#### Text passage ####

Click here to support the Daily Orange and our journalism


Sports

SU overpowers Crimson in 1st round of WNIT

With the clock winding down below 14 minutes in the second half and Syracuse already well on its way to a win, Kayla Alexander added an early exclamation point to a dominant performance.

Harvard guard Victoria Lippert got the ball in the paint and tried a turnaround jumper over the Orange freshman. Alexander rejected the fadeaway but the ball bounced back to the Crimson.

It eventually found its way back into Lippert’s hands on the left wing, where she tried to drive down the middle. Alexander popped out from underneath the basket and took a vicious swing at the shot, again sending it away.

That block, however, ricocheted to SU guard Tyler Ash, who started a fast break. She found a slashing Carmen Tyson-Thomas for an easy layup and the Orange continued to roll.

Syracuse (23-10, 7-9 Big East) easily dealt with an overmatched Harvard (20-9, 11-3 Ivy League) squad Thursday, beating the Crimson 87-68 in front of 173 people at Manley Field House. SU’s freshmen duo of Alexander and Tyson-Thomas and the Orange’s overall size proved too much for Harvard to handle in the first-round NIT matchup. The win gave Syracuse 23 this year, marking the highest single-season total in program history.



SU moves on to play Richmond at 7 p.m. Monday in Manley Field House in the second round of the NIT.

‘I thought, overall, we really played well in the paint,’ SU head coach Quentin Hillsman said. ‘We really wanted to push tempo and really get up and down the floor and be aggressive. And that’s what we did.’

While the Orange made it a physical game with drives and low post play when it had the ball, Harvard when with a different approach. The Crimson heaved up 19 3-pointers in the first half, only to see five of them swish through.

####

Set down the game report word for word, starting at "Click here to" and running up to and including "to the Crimson.".

#### Data under study ####

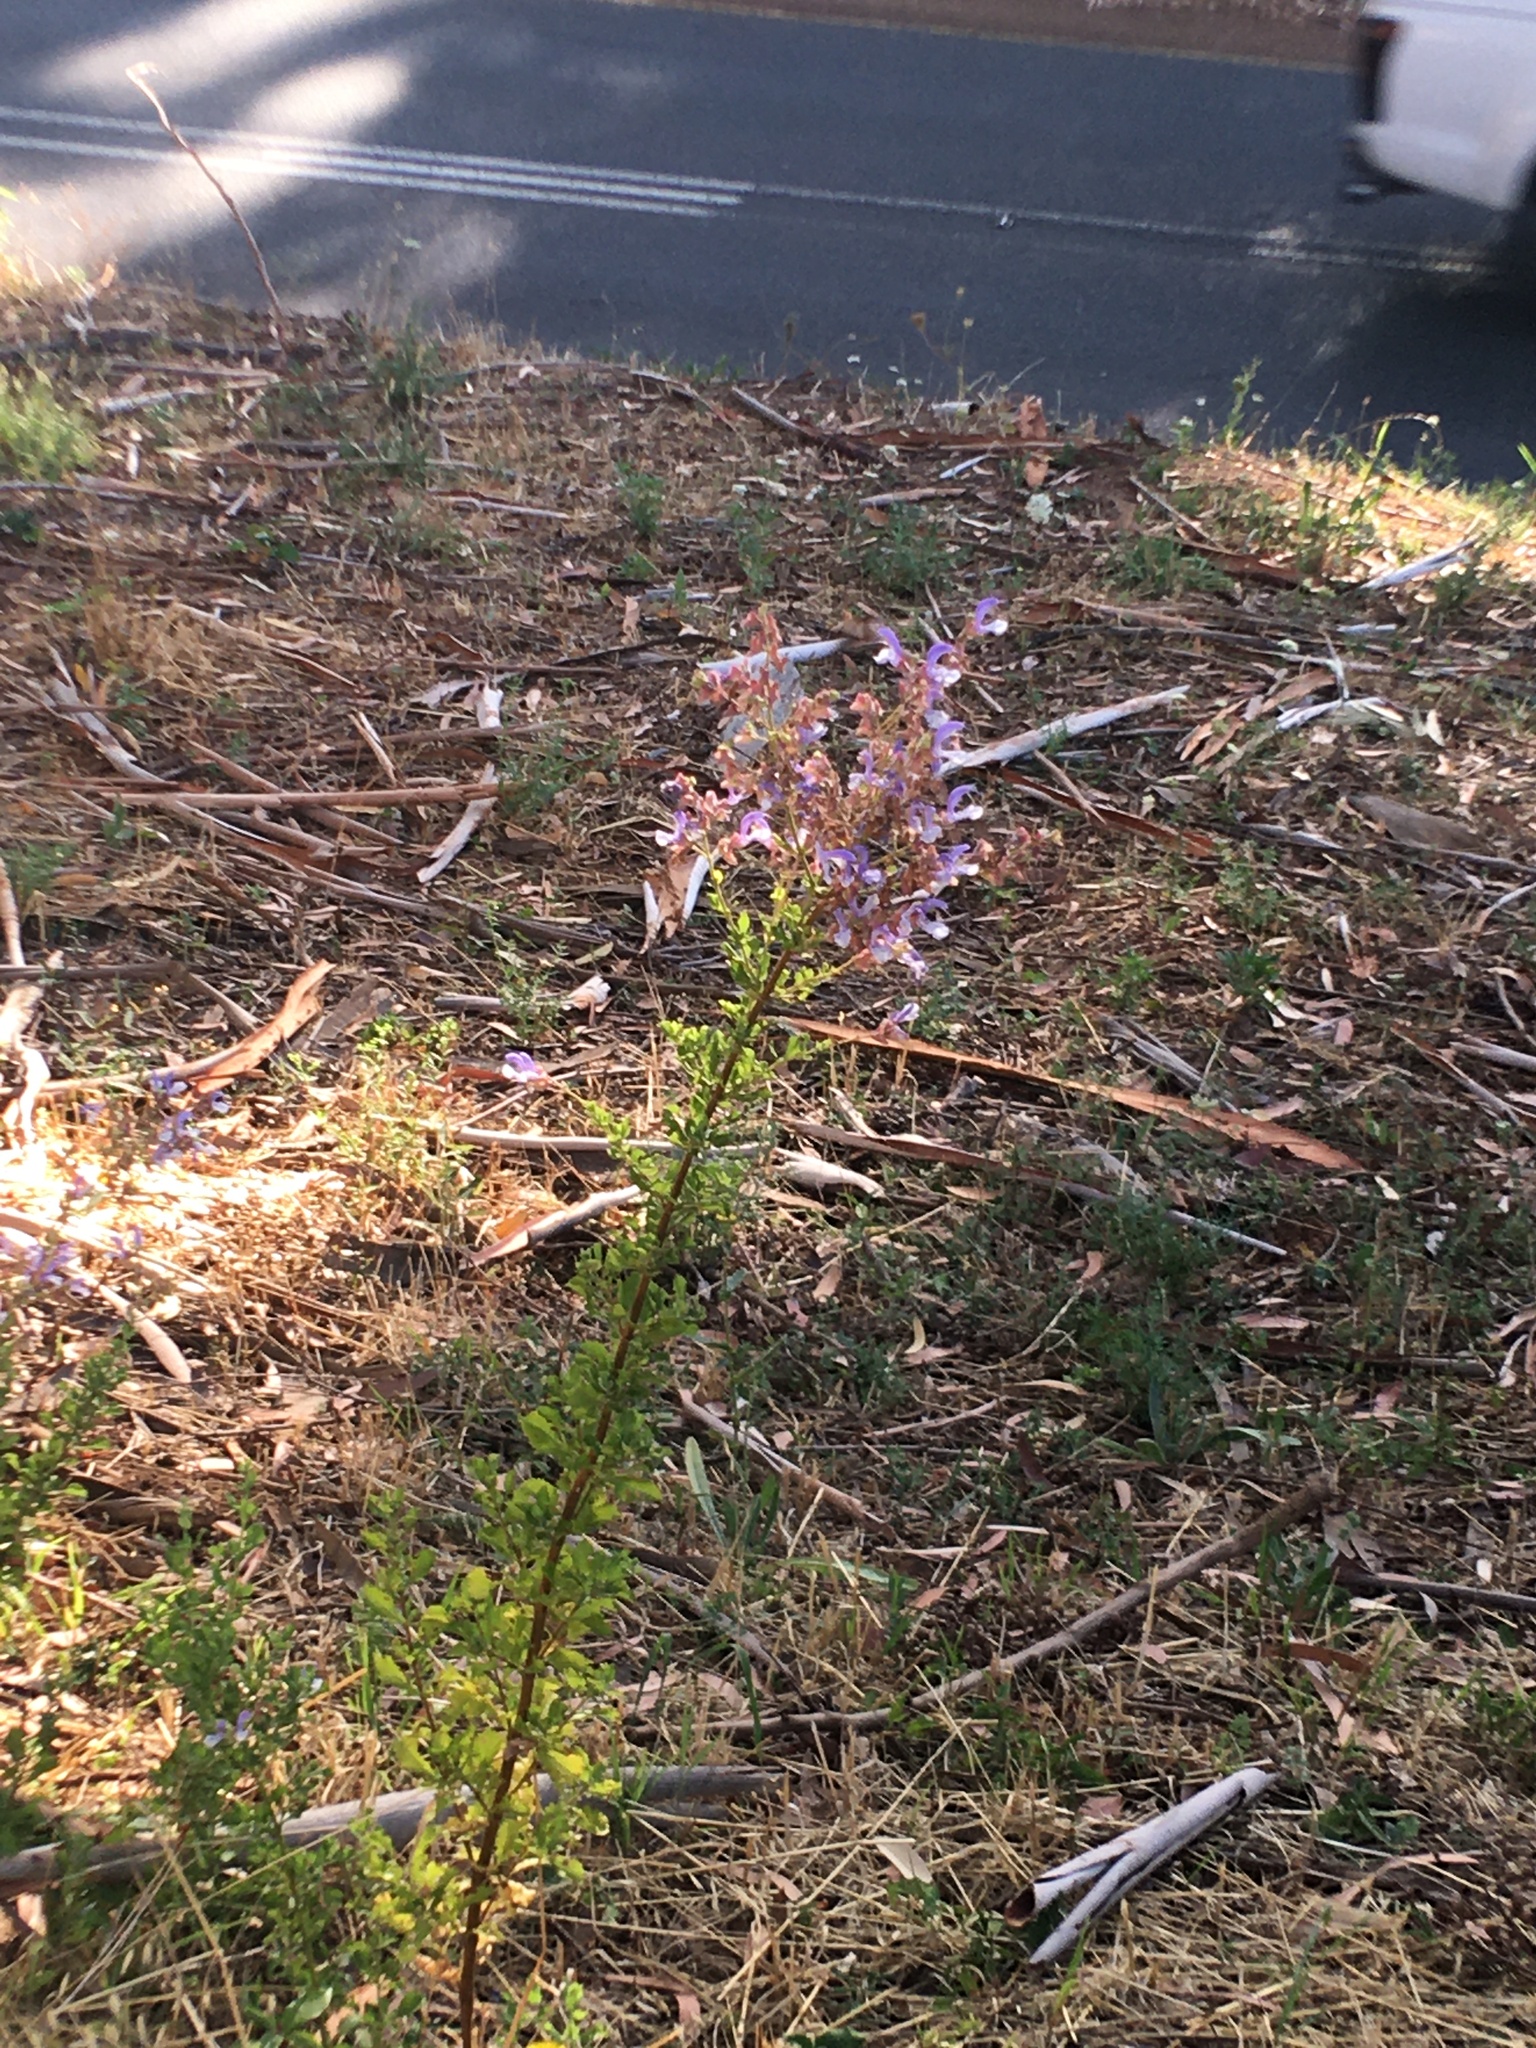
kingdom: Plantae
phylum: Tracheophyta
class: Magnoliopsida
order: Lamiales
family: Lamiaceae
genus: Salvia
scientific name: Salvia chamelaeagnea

####
#### Data under study ####

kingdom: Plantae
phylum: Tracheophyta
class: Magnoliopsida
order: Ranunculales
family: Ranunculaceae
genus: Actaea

####
#### Data under study ####

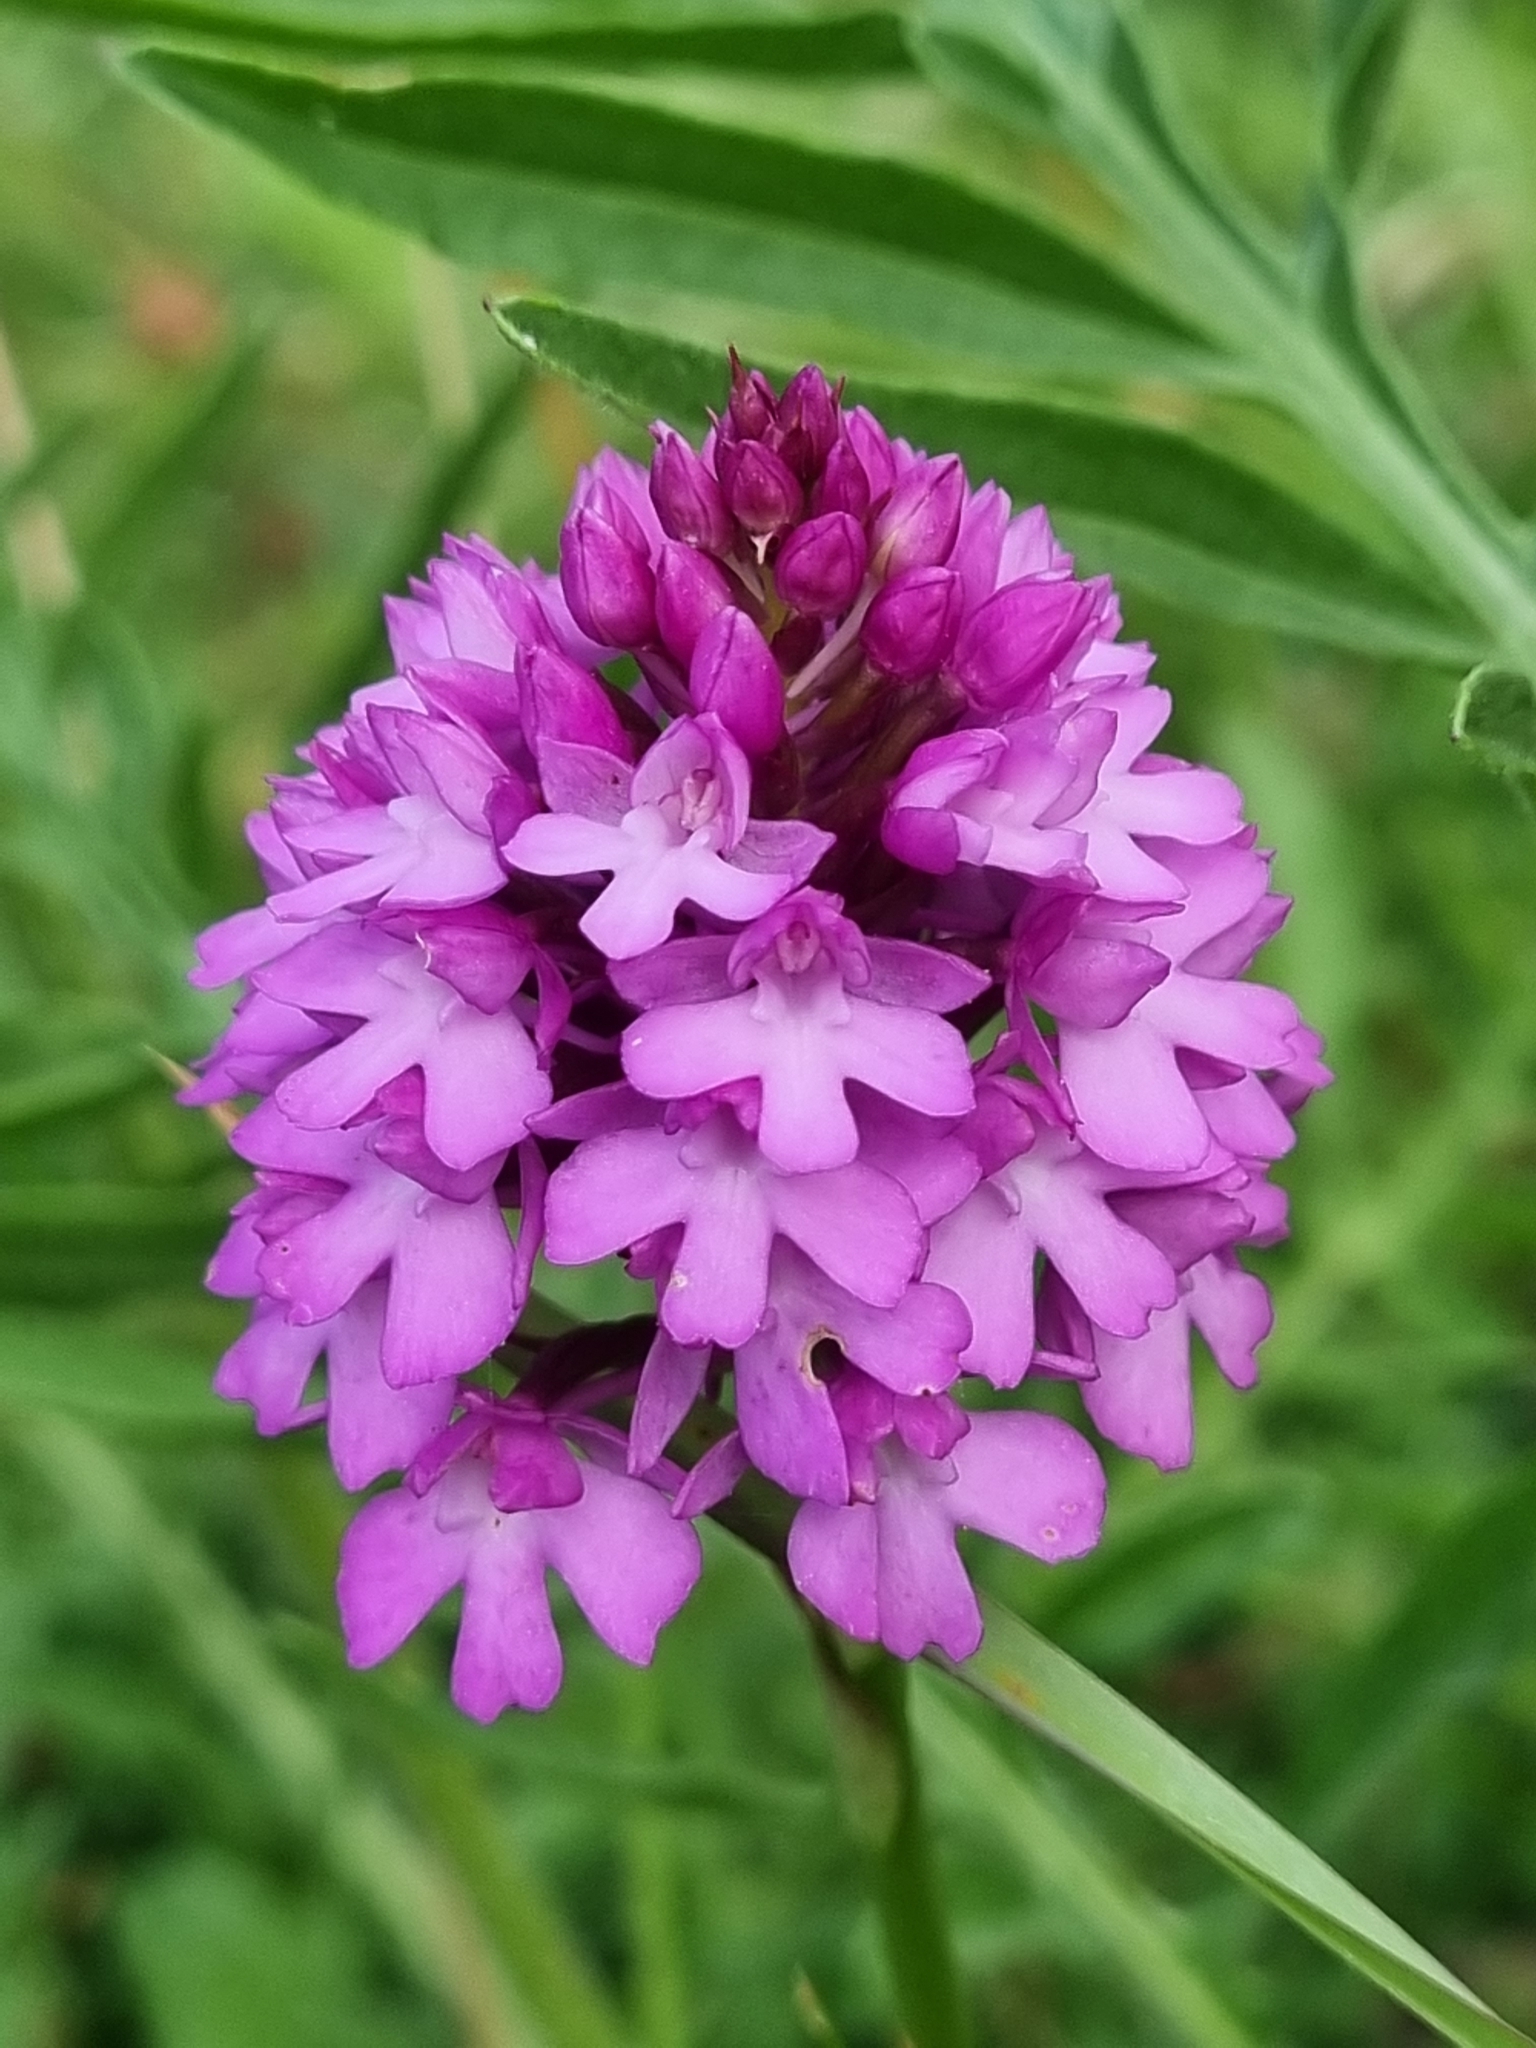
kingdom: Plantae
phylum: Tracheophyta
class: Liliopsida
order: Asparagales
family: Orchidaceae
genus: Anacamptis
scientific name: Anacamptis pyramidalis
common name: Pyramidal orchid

####

Exercise solution -
Click here to support the Daily Orange and our journalism


Sports

SU overpowers Crimson in 1st round of WNIT

With the clock winding down below 14 minutes in the second half and Syracuse already well on its way to a win, Kayla Alexander added an early exclamation point to a dominant performance.

Harvard guard Victoria Lippert got the ball in the paint and tried a turnaround jumper over the Orange freshman. Alexander rejected the fadeaway but the ball bounced back to the Crimson.